Perianal genital warts

Last revised by Joshua Yap on 12 May 2023

Perianal genital warts, also known as condyloma acuminata (singular: condyloma acuminatum), are a complication of human papillomavirus (HPV) infection. They are diagnosed clinically and are usually painless and benign, but can rarely undergo malignant transformation into squamous cell carcinoma.

70% of cases of genital warts occur in people aged between 20-39 years old 3.

  • other sexually transmitted infections: e.g. chlamydia, gonorrhea

  • high number of sexual partners, especially for men who have sex with men

  • HIV

  • smoking

Genital warts are a clinical diagnosis. In unclear scenarios (e.g. large lesions), PCR genetic testing of samples can confirm the diagnosis. Histological analysis of biopsies can help differentiate these from other anogenital lesions.

Genital warts are usually painless lesions that occur in the anogenital region, but can occur orally and on the hands and feet. Rarely, they can present with bleeding, pain, and pruritus.  

Genital warts are caused by human papillomavirus (HPV) infection, which is the most common STI in the world affecting up to 13% of the human population 1. 40 strains of HPV are known to affect the anorectal regions. Strains 6 and 11 most commonly cause genital warts 2, whereas strains 16 and 18 are at high risk of developing malignancy.

Their appearance can vary but they are usually raised, thickened epithelial lesions that can be sessile, plaque-like, pedunculated, and rarely cauliflower shaped when malignant 5

The affected tissue displays hyperkeratosis and acanthosis.

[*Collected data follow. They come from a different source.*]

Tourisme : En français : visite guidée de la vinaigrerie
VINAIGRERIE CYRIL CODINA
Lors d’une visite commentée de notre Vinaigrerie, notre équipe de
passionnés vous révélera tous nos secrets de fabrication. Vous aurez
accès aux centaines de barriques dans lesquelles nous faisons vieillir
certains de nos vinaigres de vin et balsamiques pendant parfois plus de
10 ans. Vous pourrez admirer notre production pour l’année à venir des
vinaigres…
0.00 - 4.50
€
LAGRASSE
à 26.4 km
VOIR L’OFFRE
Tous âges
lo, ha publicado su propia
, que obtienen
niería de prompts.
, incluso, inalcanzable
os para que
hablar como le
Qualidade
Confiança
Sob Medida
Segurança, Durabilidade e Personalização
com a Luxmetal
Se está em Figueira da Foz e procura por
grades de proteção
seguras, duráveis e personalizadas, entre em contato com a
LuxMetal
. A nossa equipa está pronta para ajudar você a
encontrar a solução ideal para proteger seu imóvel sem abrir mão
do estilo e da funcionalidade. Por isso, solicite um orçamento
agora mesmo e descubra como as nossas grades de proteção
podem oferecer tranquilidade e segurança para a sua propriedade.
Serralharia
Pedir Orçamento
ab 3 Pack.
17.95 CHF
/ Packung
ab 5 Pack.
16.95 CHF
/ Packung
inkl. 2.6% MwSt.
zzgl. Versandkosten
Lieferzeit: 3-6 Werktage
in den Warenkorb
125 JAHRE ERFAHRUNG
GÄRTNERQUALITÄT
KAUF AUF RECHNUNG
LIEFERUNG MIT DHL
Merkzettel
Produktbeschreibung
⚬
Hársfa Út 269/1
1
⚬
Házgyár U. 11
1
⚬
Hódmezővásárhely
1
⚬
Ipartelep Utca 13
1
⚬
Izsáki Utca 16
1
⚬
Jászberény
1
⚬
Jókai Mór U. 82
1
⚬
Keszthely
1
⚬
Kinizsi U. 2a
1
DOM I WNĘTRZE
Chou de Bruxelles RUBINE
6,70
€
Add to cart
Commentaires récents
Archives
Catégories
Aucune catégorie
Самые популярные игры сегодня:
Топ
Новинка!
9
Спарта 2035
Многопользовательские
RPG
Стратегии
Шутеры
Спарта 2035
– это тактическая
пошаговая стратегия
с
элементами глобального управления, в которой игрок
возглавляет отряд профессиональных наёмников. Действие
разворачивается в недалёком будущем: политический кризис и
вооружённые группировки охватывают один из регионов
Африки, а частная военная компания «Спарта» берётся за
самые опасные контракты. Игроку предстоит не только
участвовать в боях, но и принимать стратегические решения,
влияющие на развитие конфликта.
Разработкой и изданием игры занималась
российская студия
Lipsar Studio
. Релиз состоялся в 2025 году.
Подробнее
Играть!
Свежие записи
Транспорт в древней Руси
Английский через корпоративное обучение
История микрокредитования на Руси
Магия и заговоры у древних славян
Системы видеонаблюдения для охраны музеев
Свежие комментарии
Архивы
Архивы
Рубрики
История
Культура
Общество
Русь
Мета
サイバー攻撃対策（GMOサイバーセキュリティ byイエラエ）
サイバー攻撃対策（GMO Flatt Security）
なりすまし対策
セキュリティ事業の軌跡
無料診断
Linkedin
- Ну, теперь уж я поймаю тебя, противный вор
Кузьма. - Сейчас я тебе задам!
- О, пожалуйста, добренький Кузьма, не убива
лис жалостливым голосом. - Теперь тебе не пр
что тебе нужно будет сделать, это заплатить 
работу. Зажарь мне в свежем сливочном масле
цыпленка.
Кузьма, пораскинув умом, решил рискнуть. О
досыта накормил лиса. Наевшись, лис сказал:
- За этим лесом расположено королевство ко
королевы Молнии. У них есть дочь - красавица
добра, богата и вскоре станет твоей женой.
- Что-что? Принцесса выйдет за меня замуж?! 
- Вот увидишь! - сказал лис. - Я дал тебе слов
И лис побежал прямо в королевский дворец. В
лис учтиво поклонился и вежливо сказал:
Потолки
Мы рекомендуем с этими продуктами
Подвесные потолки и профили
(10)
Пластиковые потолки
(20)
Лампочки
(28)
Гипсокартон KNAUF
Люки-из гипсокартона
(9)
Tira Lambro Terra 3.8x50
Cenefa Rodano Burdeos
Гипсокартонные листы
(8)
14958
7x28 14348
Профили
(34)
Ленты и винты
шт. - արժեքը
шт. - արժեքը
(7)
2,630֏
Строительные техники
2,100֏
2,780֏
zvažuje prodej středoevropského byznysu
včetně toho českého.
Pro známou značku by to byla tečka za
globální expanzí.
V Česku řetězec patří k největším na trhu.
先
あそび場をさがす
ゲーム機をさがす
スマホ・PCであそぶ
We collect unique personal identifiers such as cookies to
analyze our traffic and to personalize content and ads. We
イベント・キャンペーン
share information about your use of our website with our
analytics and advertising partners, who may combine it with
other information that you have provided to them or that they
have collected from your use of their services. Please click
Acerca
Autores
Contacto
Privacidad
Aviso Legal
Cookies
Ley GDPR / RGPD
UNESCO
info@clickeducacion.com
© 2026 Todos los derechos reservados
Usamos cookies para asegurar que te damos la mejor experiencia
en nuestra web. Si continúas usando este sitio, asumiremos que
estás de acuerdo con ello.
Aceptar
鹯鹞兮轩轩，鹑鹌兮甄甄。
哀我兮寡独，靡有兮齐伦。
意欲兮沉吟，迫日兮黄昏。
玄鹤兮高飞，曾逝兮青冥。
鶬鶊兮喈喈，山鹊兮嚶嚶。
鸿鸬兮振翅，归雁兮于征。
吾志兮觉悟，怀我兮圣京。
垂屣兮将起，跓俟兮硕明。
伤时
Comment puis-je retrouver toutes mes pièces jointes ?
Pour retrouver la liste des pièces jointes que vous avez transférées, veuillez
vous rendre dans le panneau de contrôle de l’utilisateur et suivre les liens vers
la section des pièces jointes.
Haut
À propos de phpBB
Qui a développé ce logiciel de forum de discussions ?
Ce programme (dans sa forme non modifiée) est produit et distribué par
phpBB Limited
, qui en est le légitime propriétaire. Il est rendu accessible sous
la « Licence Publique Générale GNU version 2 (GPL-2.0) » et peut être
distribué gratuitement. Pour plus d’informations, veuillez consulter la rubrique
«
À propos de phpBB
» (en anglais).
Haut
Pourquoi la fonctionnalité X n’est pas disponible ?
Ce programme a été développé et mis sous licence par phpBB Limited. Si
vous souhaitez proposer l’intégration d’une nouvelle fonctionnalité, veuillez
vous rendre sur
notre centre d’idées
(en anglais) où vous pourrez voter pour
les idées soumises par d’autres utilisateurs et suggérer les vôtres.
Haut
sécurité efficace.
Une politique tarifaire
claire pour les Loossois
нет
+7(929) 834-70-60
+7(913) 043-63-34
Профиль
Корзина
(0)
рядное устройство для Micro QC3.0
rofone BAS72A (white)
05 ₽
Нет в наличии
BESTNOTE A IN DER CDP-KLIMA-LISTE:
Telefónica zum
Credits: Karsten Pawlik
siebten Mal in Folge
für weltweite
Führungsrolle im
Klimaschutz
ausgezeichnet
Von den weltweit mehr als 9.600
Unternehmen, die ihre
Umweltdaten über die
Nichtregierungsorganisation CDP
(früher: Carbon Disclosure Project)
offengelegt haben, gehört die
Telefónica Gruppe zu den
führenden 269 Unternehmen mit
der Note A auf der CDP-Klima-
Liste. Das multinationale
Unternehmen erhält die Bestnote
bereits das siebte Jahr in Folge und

Genital warts have distinctive cells called koilocytes.  

Imaging is an ancillary tool used in cases of large genital warts that may be hard to differentiate from more sinister lesions and mimics on clinical assessment alone. Ultimately, histopathology will clarify the matter.

In malignant transformation, CT can be used to determine the presence of distant metastases.

In cases of large lesions, MRI may aid in identifying the extent of involvement of adjacent structures. Involvement of the anal sphincter may alter the surgical approach 6.  

In malignant transformation, lymphoscintigraphy can be used to determine sentinel lymph node involvement.

Uncomplicated genital warts often resolve spontaneously. For those struggling with the aesthetic and psychological impacts of warts topical ointments such as Imiquimod and Podophyllotoxin can speed recovery 2.

For refractive warts, cryotherapy and surgical excision can be undertaken.

Surgery is the mainstay for warts that have undergone malignant transformation but have not metastasized 7. If there is metastasis, palliative systemic chemoradiotherapy can be given 8.

Rates of recurrence are high, especially for warts that have undergone malignant transformation, as getting clear resection margins is difficult 6

A rare malignant complication of anorectal genital warts is verrucous carcinoma of the anus, also known as giant condyloma acuminatum or Buschke-Löwenstein tumor. This is a type of squamous cell carcinoma.